» **Excerpt provided**
+-------+

All of lore.kernel.org
 help / color / mirror / Atom feed
From: Minchan Kim <minchan@kernel.org>
To: Xishi Qiu <qiuxishi@huawei.com>
Cc: Mel Gorman <mgorman@suse.de>,
	Andrew Morton <akpm@linux-foundation.org>,
	riel@redhat.com, aquini@redhat.com, linux-mm@kvack.org,
	LKML <linux-kernel@vger.kernel.org>
Subject: Re: [PATCH] mm: skip the page buddy block instead of one page
Date: Thu, 15 Aug 2013 13:17:55 +0900	[thread overview]
Message-ID: <20130815041736.GA2592@gmail.com> (raw)
In-Reply-To: <520C4EFF.8040305@huawei.com>

Hello,

On Thu, Aug 15, 2013 at 11:46:07AM +0800, Xishi Qiu wrote:
> On 2013/8/15 10:44, Minchan Kim wrote:
> 
> > Hi Xishi,
> > 
> > On Thu, Aug 15, 2013 at 10:32:50AM +0800, Xishi Qiu wrote:
> >> On 2013/8/15 2:00, Mel Gorman wrote:
> >>
> >>>>> Even if the page is still page buddy, there is no guarantee that it's
> >>>>> the same page order as the first read. It could have be currently
> >>>>> merging with adjacent buddies for example. There is also a really
> >>>>> small race that a page was freed, allocated with some number stuffed
> >>>>> into page->private and freed again before the second PageBuddy check.
> >>>>> It's a bit of a hand grenade. How much of a performance benefit is there
> >>>>
> >>>> 1. Just worst case is skipping pageblock_nr_pages
> >>>
> >>> No, the worst case is that page_order returns a number that is
> >>> completely garbage and low_pfn goes off the end of the zone
> >>>
> >>>> 2. Race is really small
> >>>> 3. Higher order page allocation customer always have graceful fallback.

+-------+

» **Listed entries**
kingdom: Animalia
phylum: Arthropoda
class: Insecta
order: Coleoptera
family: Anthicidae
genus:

+-------+

» **What to produce**
Continue the mailing-list thread about skipping the page buddy block, picking up right after its last line.

» **Task result**
> >>>>
> >>
> >> Hi Minchan, 
> >> I think in this case, we may get the wrong value from page_order(page).
> >>
> >> 1. page is in page buddy
> >>
> >>> if (PageBuddy(page)) {
> >>
> >> 2. someone allocated the page, and set page->private to another value
> >>
> >>> 	int nr_pages = (1 << page_order(page)) - 1;
> >>
> >> 3. someone freed the page
> >>
> >>> 	if (PageBuddy(page)) {
> >>
> >> 4. we will skip wrong pages
> > 
> > So, what's the result by that?
> > As I said, it's just skipping (pageblock_nr_pages -1) at worst case
> 
> Hi Minchan,
> I mean if the private is set to a large number, it will skip 2^private 
> pages, not (pageblock_nr_pages -1). I find somewhere will use page->private, 
> such as fs. Here is the comment about parivate.
> /* Mapping-private opaque data:
>  * usually used for buffer_heads
>  * if PagePrivate set; used for
>  * swp_entry_t if PageSwapCache;
>  * indicates order in the buddy
>  * system if PG_buddy is set.
>  */

Please read full thread in detail.

Mel suggested following as

if (PageBuddy(page)) {
        int nr_pages = (1 << page_order(page)) - 1;
        if (PageBuddy(page)) {
                nr_pages = min(nr_pages, MAX_ORDER_NR_PAGES - 1);
                low_pfn += nr_pages;
                continue;
        }
}

min(nr_pages, xxx) removes your concern but I think Mel's version
isn't right. It should be aligned with pageblock boundary so I 
suggested following.

if (PageBuddy(page)) {
#ifdef CONFIG_MEMORY_ISOLATION
	unsigned long order = page_order(page);
	if (PageBuddy(page)) {
		low_pfn += (1 << order) - 1;
		low_pfn = min(low_pfn, end_pfn);
	}
#endif
	continue;
}

so worst case is (pageblock_nr_pages - 1).
but we don't need to add CONFIG_MEMORY_ISOLATION so my suggestion
is following as.

if (PageBuddy(page)) {
	unsigned long order = page_order(page);
	if (PageBuddy(page)) {
		low_pfn += (1 << order) - 1;
		low_pfn = min(low_pfn, end_pfn);
	}
	continue;
}


> Thanks,
> Xishi Qiu
> 
> > and the case you mentioned is right academically and I and Mel
> > already pointed out that. But how often could that happen in real
> > practice? I believe such is REALLY REALLY rare.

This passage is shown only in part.